--- START OF DATASET ---

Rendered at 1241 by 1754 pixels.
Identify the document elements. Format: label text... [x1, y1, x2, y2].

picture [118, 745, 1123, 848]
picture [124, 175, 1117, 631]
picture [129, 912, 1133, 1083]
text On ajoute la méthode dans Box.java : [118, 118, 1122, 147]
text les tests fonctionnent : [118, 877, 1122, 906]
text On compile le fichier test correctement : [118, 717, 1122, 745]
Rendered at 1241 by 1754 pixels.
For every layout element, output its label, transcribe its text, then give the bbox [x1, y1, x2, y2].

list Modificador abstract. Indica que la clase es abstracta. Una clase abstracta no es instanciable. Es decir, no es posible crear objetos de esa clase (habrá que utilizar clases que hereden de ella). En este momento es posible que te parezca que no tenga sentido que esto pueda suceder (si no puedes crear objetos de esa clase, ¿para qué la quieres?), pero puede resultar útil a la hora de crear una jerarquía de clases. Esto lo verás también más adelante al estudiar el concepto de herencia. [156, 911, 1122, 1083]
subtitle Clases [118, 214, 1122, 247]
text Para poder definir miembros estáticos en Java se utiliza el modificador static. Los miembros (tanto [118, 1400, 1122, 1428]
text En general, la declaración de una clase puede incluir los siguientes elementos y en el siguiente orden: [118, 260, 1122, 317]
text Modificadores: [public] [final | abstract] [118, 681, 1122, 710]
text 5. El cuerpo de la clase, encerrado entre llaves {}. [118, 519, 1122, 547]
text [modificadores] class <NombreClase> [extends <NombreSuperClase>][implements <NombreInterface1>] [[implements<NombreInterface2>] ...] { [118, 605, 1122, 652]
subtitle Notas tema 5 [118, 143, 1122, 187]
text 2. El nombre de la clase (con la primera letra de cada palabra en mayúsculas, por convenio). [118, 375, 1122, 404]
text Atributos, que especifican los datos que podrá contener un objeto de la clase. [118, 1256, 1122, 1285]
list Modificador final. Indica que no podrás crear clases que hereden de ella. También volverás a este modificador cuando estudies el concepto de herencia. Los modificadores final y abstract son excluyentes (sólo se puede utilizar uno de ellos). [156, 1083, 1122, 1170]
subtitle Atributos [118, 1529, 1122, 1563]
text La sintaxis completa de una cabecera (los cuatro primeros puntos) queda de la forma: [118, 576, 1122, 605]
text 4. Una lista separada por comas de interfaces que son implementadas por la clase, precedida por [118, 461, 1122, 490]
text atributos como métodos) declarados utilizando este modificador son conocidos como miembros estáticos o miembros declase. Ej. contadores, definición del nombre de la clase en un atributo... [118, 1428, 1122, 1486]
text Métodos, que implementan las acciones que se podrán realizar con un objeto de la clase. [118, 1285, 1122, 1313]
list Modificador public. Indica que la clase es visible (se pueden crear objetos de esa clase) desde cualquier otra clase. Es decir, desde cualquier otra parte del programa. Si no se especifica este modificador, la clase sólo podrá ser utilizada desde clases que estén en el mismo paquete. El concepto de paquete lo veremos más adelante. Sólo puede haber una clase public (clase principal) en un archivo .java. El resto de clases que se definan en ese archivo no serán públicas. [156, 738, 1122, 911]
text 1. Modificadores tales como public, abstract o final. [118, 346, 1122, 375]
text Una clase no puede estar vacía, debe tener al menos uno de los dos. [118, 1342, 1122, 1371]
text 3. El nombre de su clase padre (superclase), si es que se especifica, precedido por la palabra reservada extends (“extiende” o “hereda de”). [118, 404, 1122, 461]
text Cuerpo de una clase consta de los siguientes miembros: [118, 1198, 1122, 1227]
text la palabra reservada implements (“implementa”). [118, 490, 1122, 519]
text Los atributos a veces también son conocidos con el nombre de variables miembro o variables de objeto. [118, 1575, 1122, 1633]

--- END OF DATASET ---

# GIVEN INSTRUCTION:
Please update the records above by replacing "Box.java" with "Caja.java" and leaving everything else unchanged.

# ANSWER TO THE PROBLEM:
Rendered at 1241 by 1754 pixels.
Identify the document elements. Format: label text... [x1, y1, x2, y2].

picture [118, 745, 1123, 848]
picture [124, 175, 1117, 631]
picture [129, 912, 1133, 1083]
text On ajoute la méthode dans Caja.java : [118, 118, 1122, 147]
text les tests fonctionnent : [118, 877, 1122, 906]
text On compile le fichier test correctement : [118, 717, 1122, 745]
Rendered at 1241 by 1754 pixels.
For every layout element, output its label, transcribe its text, then give the bbox [x1, y1, x2, y2].

list Modificador abstract. Indica que la clase es abstracta. Una clase abstracta no es instanciable. Es decir, no es posible crear objetos de esa clase (habrá que utilizar clases que hereden de ella). En este momento es posible que te parezca que no tenga sentido que esto pueda suceder (si no puedes crear objetos de esa clase, ¿para qué la quieres?), pero puede resultar útil a la hora de crear una jerarquía de clases. Esto lo verás también más adelante al estudiar el concepto de herencia. [156, 911, 1122, 1083]
subtitle Clases [118, 214, 1122, 247]
text Para poder definir miembros estáticos en Java se utiliza el modificador static. Los miembros (tanto [118, 1400, 1122, 1428]
text En general, la declaración de una clase puede incluir los siguientes elementos y en el siguiente orden: [118, 260, 1122, 317]
text Modificadores: [public] [final | abstract] [118, 681, 1122, 710]
text 5. El cuerpo de la clase, encerrado entre llaves {}. [118, 519, 1122, 547]
text [modificadores] class <NombreClase> [extends <NombreSuperClase>][implements <NombreInterface1>] [[implements<NombreInterface2>] ...] { [118, 605, 1122, 652]
subtitle Notas tema 5 [118, 143, 1122, 187]
text 2. El nombre de la clase (con la primera letra de cada palabra en mayúsculas, por convenio). [118, 375, 1122, 404]
text Atributos, que especifican los datos que podrá contener un objeto de la clase. [118, 1256, 1122, 1285]
list Modificador final. Indica que no podrás crear clases que hereden de ella. También volverás a este modificador cuando estudies el concepto de herencia. Los modificadores final y abstract son excluyentes (sólo se puede utilizar uno de ellos). [156, 1083, 1122, 1170]
subtitle Atributos [118, 1529, 1122, 1563]
text La sintaxis completa de una cabecera (los cuatro primeros puntos) queda de la forma: [118, 576, 1122, 605]
text 4. Una lista separada por comas de interfaces que son implementadas por la clase, precedida por [118, 461, 1122, 490]
text atributos como métodos) declarados utilizando este modificador son conocidos como miembros estáticos o miembros declase. Ej. contadores, definición del nombre de la clase en un atributo... [118, 1428, 1122, 1486]
text Métodos, que implementan las acciones que se podrán realizar con un objeto de la clase. [118, 1285, 1122, 1313]
list Modificador public. Indica que la clase es visible (se pueden crear objetos de esa clase) desde cualquier otra clase. Es decir, desde cualquier otra parte del programa. Si no se especifica este modificador, la clase sólo podrá ser utilizada desde clases que estén en el mismo paquete. El concepto de paquete lo veremos más adelante. Sólo puede haber una clase public (clase principal) en un archivo .java. El resto de clases que se definan en ese archivo no serán públicas. [156, 738, 1122, 911]
text 1. Modificadores tales como public, abstract o final. [118, 346, 1122, 375]
text Una clase no puede estar vacía, debe tener al menos uno de los dos. [118, 1342, 1122, 1371]
text 3. El nombre de su clase padre (superclase), si es que se especifica, precedido por la palabra reservada extends (“extiende” o “hereda de”). [118, 404, 1122, 461]
text Cuerpo de una clase consta de los siguientes miembros: [118, 1198, 1122, 1227]
text la palabra reservada implements (“implementa”). [118, 490, 1122, 519]
text Los atributos a veces también son conocidos con el nombre de variables miembro o variables de objeto. [118, 1575, 1122, 1633]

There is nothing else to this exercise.